How To: Introduce a Dog to a Cat

Usually, dogs and cats can live together very peacefully. However this will take planning, patience and guidance on your part. Here we are this week to give to the stages you need to make sure your pets can live together and even enjoy each others company.

It’s really important to remember that some dogs have a high prey drive and shouldn’t be left alone with your cat. Even when dogs are playing, they can actually harm a cat very easily.
Before bringing a dog into a home with an existing cat, be sure to do the following:
Make sure that you have created a safe place for your cat in each room of the house. It could be on top of a bookcase, or you could just make sure that your cat is separated from the dog using a baby gate or a cat door.
Put your cat’s litter box in a safe area.
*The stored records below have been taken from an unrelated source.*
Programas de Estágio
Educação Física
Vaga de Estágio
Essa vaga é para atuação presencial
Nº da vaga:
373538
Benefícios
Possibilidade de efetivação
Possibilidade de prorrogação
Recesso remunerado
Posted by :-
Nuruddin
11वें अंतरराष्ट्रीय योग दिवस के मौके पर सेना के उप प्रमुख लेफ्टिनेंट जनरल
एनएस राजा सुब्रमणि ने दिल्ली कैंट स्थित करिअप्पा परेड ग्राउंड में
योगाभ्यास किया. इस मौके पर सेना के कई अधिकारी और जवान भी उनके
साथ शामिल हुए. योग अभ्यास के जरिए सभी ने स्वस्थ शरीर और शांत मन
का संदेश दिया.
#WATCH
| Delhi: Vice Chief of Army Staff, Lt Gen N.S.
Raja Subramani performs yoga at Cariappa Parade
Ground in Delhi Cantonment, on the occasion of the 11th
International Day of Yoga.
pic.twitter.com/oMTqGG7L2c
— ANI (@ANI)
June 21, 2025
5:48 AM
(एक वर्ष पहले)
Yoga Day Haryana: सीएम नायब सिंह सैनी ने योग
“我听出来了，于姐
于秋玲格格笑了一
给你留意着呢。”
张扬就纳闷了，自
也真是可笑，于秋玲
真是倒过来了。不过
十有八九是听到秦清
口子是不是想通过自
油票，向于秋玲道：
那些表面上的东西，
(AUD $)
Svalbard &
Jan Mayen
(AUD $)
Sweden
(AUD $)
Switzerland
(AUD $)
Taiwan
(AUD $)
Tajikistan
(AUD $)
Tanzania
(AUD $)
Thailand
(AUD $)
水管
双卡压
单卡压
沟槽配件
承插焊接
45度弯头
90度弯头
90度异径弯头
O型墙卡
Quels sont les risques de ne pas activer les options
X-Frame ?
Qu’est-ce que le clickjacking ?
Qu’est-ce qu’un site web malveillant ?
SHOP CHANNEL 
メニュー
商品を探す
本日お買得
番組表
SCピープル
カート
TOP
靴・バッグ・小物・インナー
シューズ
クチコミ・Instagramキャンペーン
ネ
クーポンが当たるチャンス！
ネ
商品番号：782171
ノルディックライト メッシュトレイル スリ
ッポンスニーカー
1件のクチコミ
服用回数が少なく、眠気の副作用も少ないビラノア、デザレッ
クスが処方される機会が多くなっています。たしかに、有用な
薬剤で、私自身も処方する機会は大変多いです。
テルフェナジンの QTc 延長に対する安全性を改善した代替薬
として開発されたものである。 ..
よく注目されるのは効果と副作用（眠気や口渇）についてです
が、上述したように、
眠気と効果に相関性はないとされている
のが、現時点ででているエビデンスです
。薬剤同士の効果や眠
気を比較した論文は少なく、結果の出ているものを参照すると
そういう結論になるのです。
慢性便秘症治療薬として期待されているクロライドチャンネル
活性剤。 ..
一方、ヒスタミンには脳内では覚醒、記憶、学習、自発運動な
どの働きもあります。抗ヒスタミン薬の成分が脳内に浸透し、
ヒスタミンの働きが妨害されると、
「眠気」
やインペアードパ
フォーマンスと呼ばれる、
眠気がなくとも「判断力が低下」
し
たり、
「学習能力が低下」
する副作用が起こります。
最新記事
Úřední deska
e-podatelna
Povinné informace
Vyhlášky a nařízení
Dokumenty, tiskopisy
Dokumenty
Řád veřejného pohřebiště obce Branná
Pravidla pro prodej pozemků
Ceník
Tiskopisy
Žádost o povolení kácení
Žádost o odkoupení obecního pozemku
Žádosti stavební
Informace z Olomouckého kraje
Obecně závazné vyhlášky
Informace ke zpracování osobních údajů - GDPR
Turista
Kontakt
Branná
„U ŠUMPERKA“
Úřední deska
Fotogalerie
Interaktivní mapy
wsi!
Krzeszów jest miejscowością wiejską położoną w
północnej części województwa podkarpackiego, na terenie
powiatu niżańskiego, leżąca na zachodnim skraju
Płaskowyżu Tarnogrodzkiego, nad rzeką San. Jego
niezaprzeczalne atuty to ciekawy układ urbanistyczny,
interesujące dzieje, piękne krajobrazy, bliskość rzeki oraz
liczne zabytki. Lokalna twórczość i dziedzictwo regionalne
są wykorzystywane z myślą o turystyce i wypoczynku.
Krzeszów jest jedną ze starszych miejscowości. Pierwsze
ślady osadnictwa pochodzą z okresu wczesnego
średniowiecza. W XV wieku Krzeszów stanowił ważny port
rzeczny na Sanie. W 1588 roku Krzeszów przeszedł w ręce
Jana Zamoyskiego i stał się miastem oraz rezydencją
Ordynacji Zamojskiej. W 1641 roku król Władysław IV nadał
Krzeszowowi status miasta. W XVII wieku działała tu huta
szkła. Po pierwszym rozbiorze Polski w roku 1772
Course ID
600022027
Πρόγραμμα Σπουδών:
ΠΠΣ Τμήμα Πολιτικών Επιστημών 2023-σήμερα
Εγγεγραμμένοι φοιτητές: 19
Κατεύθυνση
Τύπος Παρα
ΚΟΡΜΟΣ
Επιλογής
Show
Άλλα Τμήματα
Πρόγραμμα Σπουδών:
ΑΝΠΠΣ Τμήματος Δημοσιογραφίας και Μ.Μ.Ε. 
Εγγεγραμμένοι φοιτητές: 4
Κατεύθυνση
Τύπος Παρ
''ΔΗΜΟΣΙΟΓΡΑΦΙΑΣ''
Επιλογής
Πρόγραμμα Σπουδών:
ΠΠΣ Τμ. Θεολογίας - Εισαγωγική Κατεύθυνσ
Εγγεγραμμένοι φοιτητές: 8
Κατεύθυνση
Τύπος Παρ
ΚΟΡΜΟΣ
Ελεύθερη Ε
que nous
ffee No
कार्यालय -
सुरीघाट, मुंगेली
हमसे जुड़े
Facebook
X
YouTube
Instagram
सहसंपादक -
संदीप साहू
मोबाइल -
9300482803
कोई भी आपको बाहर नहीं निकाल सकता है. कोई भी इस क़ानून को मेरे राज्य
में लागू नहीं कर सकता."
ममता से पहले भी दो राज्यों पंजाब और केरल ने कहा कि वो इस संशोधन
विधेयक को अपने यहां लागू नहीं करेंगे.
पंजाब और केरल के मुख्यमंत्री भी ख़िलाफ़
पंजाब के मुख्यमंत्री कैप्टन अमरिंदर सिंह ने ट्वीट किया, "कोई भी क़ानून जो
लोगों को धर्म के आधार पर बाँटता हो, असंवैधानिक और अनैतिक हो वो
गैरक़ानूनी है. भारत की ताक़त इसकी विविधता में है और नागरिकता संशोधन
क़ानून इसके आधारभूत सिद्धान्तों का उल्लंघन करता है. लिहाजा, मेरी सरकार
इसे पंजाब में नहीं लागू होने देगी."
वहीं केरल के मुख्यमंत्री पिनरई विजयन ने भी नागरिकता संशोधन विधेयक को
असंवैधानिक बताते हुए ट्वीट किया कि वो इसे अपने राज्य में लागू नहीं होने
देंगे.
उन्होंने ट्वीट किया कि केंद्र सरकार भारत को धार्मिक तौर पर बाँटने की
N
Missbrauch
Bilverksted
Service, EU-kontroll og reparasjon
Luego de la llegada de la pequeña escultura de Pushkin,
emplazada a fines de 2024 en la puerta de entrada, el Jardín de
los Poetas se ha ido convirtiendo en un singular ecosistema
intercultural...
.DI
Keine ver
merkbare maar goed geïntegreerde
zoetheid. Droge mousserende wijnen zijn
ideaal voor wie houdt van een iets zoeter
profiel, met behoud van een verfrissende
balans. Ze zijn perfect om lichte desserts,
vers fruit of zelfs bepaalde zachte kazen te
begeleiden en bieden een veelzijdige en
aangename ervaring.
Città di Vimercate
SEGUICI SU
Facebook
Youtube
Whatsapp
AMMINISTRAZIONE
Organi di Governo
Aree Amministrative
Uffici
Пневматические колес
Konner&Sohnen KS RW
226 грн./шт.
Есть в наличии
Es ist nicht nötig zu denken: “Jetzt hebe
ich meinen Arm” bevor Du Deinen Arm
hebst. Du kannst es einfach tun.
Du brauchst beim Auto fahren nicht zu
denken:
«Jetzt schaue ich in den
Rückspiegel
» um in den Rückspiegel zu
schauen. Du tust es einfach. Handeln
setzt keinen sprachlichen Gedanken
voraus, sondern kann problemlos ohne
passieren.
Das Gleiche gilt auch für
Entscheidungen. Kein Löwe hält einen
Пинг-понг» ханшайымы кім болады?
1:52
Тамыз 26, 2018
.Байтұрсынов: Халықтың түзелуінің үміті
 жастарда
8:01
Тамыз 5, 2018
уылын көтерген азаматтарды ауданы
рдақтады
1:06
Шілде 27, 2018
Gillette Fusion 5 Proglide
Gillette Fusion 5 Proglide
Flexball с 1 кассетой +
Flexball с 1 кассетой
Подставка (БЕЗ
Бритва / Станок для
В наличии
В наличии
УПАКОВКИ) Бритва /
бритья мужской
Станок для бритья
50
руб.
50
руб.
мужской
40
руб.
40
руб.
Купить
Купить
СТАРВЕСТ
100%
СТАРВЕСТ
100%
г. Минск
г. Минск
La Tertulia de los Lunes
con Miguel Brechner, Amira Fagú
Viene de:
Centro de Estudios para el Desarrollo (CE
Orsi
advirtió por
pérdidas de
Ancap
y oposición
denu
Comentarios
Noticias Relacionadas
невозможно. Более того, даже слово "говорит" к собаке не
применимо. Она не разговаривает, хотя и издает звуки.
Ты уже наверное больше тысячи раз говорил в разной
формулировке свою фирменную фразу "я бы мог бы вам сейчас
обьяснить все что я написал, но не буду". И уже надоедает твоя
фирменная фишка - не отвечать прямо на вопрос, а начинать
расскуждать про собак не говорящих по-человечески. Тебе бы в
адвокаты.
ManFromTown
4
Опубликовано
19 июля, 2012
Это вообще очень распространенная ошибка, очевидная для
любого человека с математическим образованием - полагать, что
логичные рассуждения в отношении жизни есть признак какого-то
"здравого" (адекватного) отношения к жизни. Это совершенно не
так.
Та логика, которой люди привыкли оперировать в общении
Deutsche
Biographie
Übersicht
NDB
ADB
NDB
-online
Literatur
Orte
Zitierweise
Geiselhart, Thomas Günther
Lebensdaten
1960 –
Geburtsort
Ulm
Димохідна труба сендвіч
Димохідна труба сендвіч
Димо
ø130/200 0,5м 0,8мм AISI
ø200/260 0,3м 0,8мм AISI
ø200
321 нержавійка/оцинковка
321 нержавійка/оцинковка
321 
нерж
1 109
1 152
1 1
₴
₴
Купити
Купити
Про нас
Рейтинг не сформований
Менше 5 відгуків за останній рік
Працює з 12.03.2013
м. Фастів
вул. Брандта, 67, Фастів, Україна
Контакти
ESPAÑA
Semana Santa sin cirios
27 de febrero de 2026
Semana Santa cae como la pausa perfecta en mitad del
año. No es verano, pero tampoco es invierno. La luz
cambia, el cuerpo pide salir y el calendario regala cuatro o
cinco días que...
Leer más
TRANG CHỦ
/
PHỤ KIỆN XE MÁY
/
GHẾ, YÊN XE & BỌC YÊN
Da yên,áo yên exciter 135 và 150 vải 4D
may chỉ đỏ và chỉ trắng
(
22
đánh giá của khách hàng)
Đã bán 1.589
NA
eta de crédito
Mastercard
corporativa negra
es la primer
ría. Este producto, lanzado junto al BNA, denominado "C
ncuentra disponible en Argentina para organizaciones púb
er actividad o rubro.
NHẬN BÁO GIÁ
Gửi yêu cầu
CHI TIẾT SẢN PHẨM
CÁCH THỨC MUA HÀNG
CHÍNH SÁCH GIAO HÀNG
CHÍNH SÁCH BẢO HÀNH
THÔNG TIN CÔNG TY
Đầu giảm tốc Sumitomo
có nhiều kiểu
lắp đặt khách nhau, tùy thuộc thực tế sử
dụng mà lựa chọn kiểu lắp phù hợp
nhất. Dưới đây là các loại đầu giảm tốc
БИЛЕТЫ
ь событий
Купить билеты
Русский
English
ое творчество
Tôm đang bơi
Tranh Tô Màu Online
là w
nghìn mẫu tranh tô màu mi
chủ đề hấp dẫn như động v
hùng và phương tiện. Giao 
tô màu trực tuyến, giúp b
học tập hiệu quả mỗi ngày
Many dogs eat cat feces, and if the dog ambushes the cat in the litter box, the cat may become afraid and relieve himself elsewhere in the house.
Keep the cat’s food and water dishes in a safe area as well. Cat food is too rich for dogs, and dog food lacks vital nutrients for cats’ eyesight and heart function.
Figure out if your new dog understands basic commands, such as “sit”, “stay” and “leave it”. This will be helpful with the introductions.
Try to exchange the bedding of your dog and cat so they can become accustomed to each other scent.
If you are introducing a dog into a household with a kitten, use extra caution. A kitten is more likely to be injured by a young, energetic dog or a predatory dog.
To introduce your new dog to the house, it is important to make sure that the dog is well exercised and is fed a full meal to make sure that he is relaxed. Make sure your cat is in a safe place and let your new dog roam the house for about 45 minutes to allow your dog to meet your cat by smell only. Then take your dog out for a walk and let your cat out of the safe place, so that she can smell where the dog has been.
Put your dog on a short leash, or you can attach the dog’s leash to your belt (for the first few days, if necessary) — this will allow you to make a quick correction if he starts to chase the cat.
Get your cat in her carrier if she’s typically skittish; otherwise, let her walk around. Be ready with lots of treats for good behaviour.
The cat’s first reaction will likely be to hiss and/or run… this is perfectly normal so don’t worry!
Let dog and cat check each other out at a distance. Pet and talk to your dog soothingly. It’s not time for dog to approach cat just yet. Give your dog and cat some treats and praise as rewards.
Should your dog bolt toward your cat, correct him with the leash, and use the “sit” or “leave it” commands. If he shows any signs of excessive excitability, calm him. If this doesn’t do the trick, cut the visit short and try again later. Praise the dog (or give a treat) the moment that he complies and stops trying to get the cat.
Repeat these short visits several times a day, gradually giving your dog more leash as appropriate.
Once you have had at least a few consecutive days of this without any incidents, you can move onto the next stage. Let go of the leash, but be prepared to grab it or step on it if he attempts to go after the cat. If the cat swats the dog on the nose, distract the dog with a toy, but don’t punish the cat. Many times, all it takes is one swat from the cat for a dog to learn his lesson.
If you see problems, and they don’t resolve with a few simple voice commands, go back to the previous phase for a few days. Gradually make the no-leash sessions longer. Do not leave the cat and dog alone until you’re sure they’re both fully comfortable with each other and there will be no trouble.
Hopefully within a week or two your pets will be best friends, and they will provide company for each other and enjoy it!